I frequently back up photos and movies from my digital camera and cell phone to both my home/work desktops, laptops, wife's netbook, and my home NAS and often end up with multiple versions of the same files in folders of varying completeness. I previously wrote a very slow script that checked if files with the same length were identical. It was also limited to a single directory. I recently wrote this much faster script that digs recursively through a directory tree (with find instead of ls), creates a field containing size, checksum, basename and full path name, sorts them, and deletes all but the first when size and checksum are identical. The script uses pipes to avoid arrays and executes quite fast. The alphabetically first basename gets kept. I use a comma to separate the size and checksum part (to test if identical) and a backslash before the path name so I can pass everything on the pipe and separate after. There is a dash between size and checksum that was useful for debugging and I don't think impacts speed. The path ends up being part of the sort, but that is harmless since it is after the basename. The parameter substitutions are robust for either comma or backslash occurring in the file name or path (God forbid!).
#! /bin/bash
#Delete duplicate files starting at $1 recursive
dir=${1:-.} #defaults to current directory '.'
find "$dir" | { while read path; do
name=${path##*/} #basename
if [ -f "$path" ]; then #if regular file
sum=$(md5sum "$path")
echo `stat -c %s "$path"`'-'${sum%%' '*}','"$name"'\\'"$path" #length-md5sum,basename\path
else continue #skip if not regular file
fi
done } | sort | { #sort files
test=''
while read line; do
front=${line%%,*} #size-md5sum
back=${line##*\\} #full file name with path
if [ "$front" = "$test" ]; then #same size-md5sum as previous file?
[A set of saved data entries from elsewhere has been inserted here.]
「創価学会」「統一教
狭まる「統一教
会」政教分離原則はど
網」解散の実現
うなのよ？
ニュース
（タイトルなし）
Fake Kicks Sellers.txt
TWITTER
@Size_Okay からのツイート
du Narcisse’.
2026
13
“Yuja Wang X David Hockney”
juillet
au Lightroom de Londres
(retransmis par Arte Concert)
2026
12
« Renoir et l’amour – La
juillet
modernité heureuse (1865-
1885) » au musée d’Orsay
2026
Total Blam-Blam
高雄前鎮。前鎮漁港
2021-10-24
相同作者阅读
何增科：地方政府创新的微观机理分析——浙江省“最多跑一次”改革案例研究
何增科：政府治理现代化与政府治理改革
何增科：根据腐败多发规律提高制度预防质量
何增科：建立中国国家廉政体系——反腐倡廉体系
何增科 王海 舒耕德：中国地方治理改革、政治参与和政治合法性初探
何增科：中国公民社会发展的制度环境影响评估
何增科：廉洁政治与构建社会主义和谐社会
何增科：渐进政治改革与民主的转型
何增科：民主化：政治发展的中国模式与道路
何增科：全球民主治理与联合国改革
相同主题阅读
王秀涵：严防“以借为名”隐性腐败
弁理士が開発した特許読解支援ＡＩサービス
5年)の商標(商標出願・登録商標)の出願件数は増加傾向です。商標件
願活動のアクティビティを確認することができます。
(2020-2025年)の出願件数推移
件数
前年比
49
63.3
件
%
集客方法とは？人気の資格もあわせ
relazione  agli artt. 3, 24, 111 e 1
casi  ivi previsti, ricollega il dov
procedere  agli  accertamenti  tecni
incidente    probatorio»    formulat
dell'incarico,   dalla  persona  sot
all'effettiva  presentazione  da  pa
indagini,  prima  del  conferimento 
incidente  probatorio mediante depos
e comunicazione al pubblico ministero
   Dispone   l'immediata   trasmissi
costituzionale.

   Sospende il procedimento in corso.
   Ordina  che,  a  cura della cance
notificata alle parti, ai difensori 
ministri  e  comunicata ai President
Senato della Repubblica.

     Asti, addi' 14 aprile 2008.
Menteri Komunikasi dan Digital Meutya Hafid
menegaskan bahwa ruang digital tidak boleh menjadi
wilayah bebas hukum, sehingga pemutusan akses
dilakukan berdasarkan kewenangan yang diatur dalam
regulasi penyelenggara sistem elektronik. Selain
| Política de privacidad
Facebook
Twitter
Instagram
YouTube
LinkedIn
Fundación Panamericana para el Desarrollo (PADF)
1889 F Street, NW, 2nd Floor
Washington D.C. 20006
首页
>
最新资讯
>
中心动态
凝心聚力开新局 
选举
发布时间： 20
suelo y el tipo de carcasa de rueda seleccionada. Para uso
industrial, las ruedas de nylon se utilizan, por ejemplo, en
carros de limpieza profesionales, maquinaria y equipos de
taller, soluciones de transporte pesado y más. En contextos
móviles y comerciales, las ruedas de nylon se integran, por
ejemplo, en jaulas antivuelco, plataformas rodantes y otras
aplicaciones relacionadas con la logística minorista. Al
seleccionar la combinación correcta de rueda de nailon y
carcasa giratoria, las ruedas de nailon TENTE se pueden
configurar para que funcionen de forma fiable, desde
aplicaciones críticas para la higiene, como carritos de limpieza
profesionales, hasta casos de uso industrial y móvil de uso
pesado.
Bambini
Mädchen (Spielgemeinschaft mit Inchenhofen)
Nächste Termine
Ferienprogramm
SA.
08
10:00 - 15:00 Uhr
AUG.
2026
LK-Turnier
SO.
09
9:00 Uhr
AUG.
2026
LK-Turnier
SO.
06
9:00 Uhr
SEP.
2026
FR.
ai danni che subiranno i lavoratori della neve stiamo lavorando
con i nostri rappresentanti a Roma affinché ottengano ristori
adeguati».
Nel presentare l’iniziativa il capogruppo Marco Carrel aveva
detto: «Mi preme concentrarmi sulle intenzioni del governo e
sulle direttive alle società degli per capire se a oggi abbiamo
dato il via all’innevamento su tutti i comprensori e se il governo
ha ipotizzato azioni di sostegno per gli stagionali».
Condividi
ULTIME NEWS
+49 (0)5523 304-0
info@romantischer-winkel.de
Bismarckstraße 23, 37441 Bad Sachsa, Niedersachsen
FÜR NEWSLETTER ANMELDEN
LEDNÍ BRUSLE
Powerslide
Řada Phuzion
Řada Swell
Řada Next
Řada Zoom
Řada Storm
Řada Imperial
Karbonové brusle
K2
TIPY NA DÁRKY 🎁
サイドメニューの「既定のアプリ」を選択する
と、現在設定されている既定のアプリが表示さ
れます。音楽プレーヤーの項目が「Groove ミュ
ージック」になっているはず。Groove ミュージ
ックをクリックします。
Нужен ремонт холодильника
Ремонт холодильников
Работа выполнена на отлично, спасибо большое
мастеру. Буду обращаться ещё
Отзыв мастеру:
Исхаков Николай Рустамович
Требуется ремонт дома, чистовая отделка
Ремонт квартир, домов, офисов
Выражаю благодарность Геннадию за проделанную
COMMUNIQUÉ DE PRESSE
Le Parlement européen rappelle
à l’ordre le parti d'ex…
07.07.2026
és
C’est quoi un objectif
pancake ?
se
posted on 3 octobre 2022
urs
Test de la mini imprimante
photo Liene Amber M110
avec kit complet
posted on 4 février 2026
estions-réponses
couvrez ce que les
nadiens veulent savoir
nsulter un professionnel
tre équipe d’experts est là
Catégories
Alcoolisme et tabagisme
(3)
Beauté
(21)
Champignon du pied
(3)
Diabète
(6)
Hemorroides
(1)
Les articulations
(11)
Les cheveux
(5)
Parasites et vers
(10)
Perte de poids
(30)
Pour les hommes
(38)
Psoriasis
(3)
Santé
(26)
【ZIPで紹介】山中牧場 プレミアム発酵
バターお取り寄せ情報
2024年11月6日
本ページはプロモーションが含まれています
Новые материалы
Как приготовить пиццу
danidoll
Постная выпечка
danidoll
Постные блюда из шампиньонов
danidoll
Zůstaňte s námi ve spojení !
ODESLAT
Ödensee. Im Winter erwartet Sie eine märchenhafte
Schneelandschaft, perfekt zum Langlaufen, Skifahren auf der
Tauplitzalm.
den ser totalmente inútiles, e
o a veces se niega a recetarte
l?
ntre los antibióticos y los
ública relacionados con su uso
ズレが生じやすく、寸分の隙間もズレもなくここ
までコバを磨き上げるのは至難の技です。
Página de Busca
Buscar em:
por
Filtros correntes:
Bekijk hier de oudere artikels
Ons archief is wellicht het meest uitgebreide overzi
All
echo 'deleting duplicate file '"$back"; rm "$back" #if so, delete it.
fi
test="$front"
done }
Since it works so well, I'd like to use it as a general tool. Is md5sum good enough? Does adding size (was a legacy optimization from my first script) really add any benefit in collision resistance or execution speed in the sort command? Any ideas on how to make this script faster or more robust?
Edit: sha1sum is about 13% slower than md5sum but probably eliminates collision concerns.
Mike